The hunt for life on another planet has just begun, space experts say

(CNN) — Everyone has had the moment when they realize how vastly different their way of life is from the next world over. The sun, literally, is an enormous sphere of flame. We’re a speck of a planet, actually. And it feels strange that we live among these gaseous giants.

Soon, however, astronomers expect that the first observation of life in another part of the universe will stand out as significant, if not breathtaking. Of course, there’s no guarantee that intelligent creatures who live on worlds like ours are going to make it back to the visitor’s party. But the probability that some of our closest neighboring worlds might harbor the ocean dwellers who have once roamed the earth — and played an important role in its construction — will be a boon to our efforts to understand how life forms got started here.

This thought process has broad repercussions for a great many other scientific issues, ranging from advances in thinking about genetics to global warming to the effects of nuclear weapons.

A search for life on other worlds will continue to have the greatest immediate impact, however. And it will serve as one of the most important focus areas of astronomy in the coming decades.

A rare accomplishment

One characteristic of such alien worlds is that they’ll probably contain at least the kind of extreme environments we try to avoid here on Earth: supervolcanoes, extreme temperatures, toxic gases, active magma chambers, to name a few. So it’s no wonder that astrobiologists and other scientists have embarked on an ever-expanding list of quests, from looking for atmospheres (which might contain evidence for extant life) to understanding what would be the details of their biological processes. And some may end up yielding an object that could potentially be recognized as an alien life form.

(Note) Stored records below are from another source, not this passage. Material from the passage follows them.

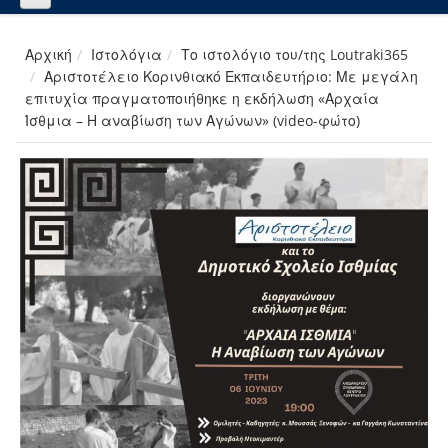
Αρχική
Ιστολόγια
Το ιστολόγιο του/της Loutraki365
Αριστοτέλειο Κορινθιακό Εκπαιδευτήριο: Με μεγάλη
επιτυχία πραγματοποιήθηκε η εκδήλωση «Αρχαία
Ίσθμια – Η αναβίωση των Αγώνων» (video-φώτο)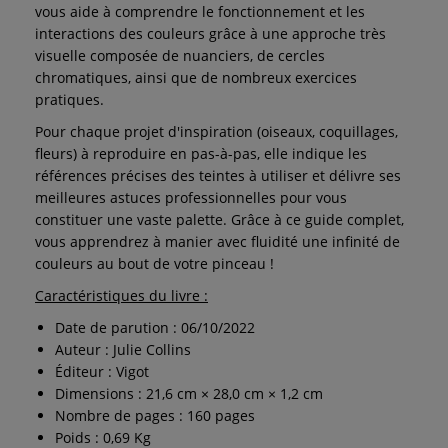
vous aide à comprendre le fonctionnement et les
interactions des couleurs grâce à une approche très
visuelle composée de nuanciers, de cercles
chromatiques, ainsi que de nombreux exercices
pratiques.
Pour chaque projet d'inspiration (oiseaux, coquillages,
fleurs) à reproduire en pas-à-pas, elle indique les
références précises des teintes à utiliser et délivre ses
meilleures astuces professionnelles pour vous
constituer une vaste palette. Grâce à ce guide complet,
vous apprendrez à manier avec fluidité une infinité de
couleurs au bout de votre pinceau !
Caractéristiques du livre :
Date de parution : 06/10/2022
Auteur : Julie Collins
Éditeur : Vigot
Dimensions : 21,6 cm × 28,0 cm × 1,2 cm
Nombre de pages : 160 pages
Poids : 0,69 Kg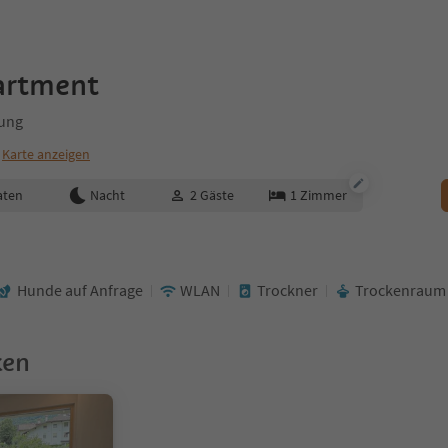
artment
ung
Karte anzeigen
aten
Nacht
2
Gäste
1
Zimmer
Hunde auf Anfrage
WLAN
Trockner
Trockenraum
ken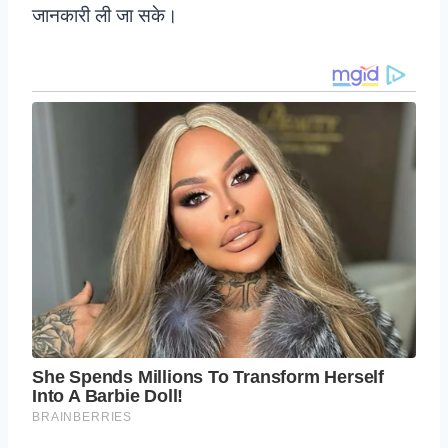
जानकारी ली जा सके।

It’s a rare accomplishment to find life on another world, and astrobiologists are hoping that the search for planets whose gas-giant inhabitants host the kinds of life that could have made this planet habitable has at last succeeded.

Such a discovery could provide “the missing link in the search for other habitable planets,” says Paul Hertz, a researcher at the National Aeronautics and Space Administration.

Some of the most promising places are believed to be in the “Goldilocks zone” of a star, where it’s neither too hot nor too cold for liquid water. But more often than not, planets end up too hot (or too cold) — either too close to their stars to support life as we know it, or too far away.

Finding the best places to search for life will help astronomers determine the strategies for future research, Hertz said. But it would also be one of the greatest gifts ever to humanity: to let us know that in this universe, this place, there’s still life.